礼儀の基本は、言うまでもなく「あいさつ」です。「おはよう」「おやすみ」「ありがとう」「ごめんなさい」。前述のように、それが単に形式である場合が「義理」の世界の特徴であるのですが、「挨拶」は本来は愛の表現の一つです。仕事中は「義理」の世界で、やたらとていねいな人も、「内」の世界である家では最も基本的な礼儀をも失する人であるかも知れません。日本人は「内」の世界と「外」の世界で礼を失することが多いのです。電車でお化粧をすることが問題になっているようですが、そのような女性にとって、車内は「外」の世界であるからです。普段は礼儀正しくても、車を運転すると乱暴になるハイド氏もあります。
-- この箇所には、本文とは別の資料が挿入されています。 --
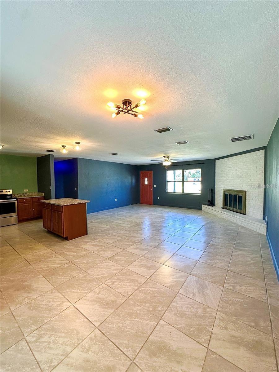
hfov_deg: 85.7
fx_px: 150
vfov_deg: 102.1
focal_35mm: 14
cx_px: 140
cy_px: 186
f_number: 2.2
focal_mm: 2.22
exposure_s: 1/120
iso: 160
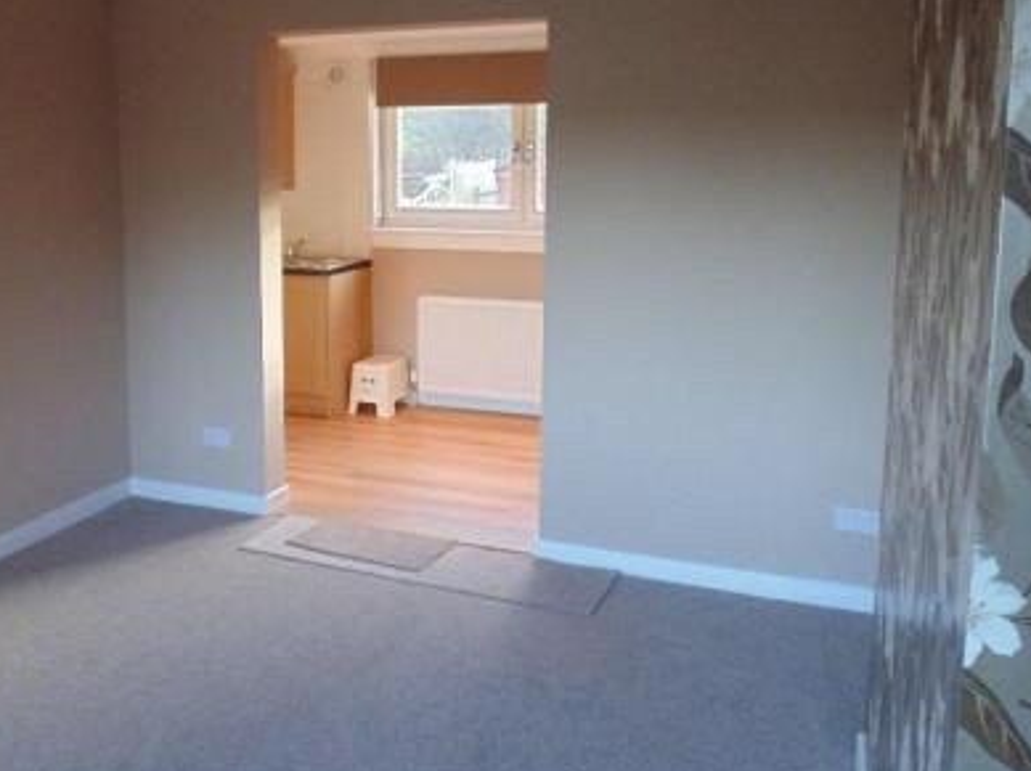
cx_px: 404
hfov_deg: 54.9
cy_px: 303
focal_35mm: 33
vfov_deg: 42.6
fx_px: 982
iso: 200
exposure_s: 1/30
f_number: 3.1
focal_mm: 4
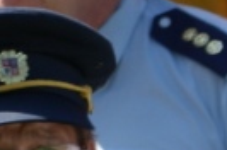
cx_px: -207
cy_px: 103
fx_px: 5102
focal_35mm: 811
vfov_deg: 1.7
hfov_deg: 2.5
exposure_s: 1/200
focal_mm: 70
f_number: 6.3
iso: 100
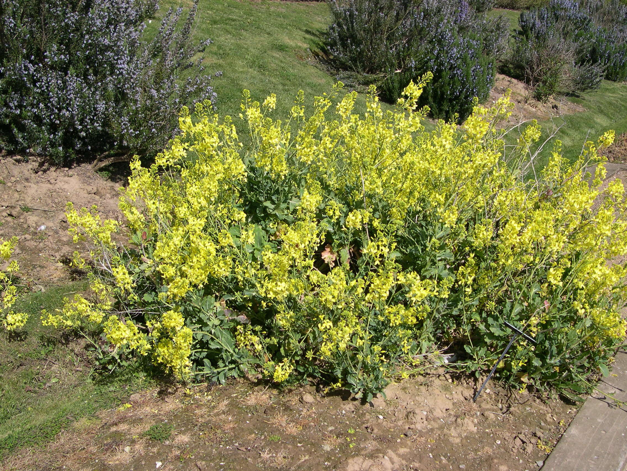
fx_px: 688
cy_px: 236
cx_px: 314
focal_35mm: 38
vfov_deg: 37.7
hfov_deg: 49.0
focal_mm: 8
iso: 100
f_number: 7.6
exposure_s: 1/220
そのようなドライバーにとって、自分の車の外は文字通り「外」の世界であるからです。

もう一つ私たちが礼儀を忘れやすいのが、「内」の世界です。その代表は言うまでもなく、親子の関係と夫婦の関係です。親子は上下の関係であり、先ほどお話ししたような力の上下関係が入り込んできます。弱肉強食のジャングルの原理です。親は暴力や権力によって、子供をむりやり従わせようとします。一昔前は家制度の名残で、父親の人格がどうであろうと家の中では権力を持っていました。しかし家制度が崩壊した現在は、多くの父親は力を失ってしまいました。そこで腕力の強い父親が、文字通り暴力で子供を従わせようとする悲劇が後を絶ちません。あるいは子供の腕力が上回ったときには、その逆の悲劇が起こるのです。

対等の関係である夫婦の間でも礼儀が失われがちです。親子や夫婦の間でも、「先日はお忙しい中ありがとうございました」「先日はご迷惑をかけ申し訳ありません」と仰々しいあいさつをするべきだというのではありません。本来は愛の表現であるあいさつを、夫婦や親子の関係の中でも忘れないようにしましょうと申し上げたいのです。表現の仕方は、「ありがとう」でも「メルシ」でも「ダンケ」でも、「まことにかたじけなくそうろう」でも何でもいいのです。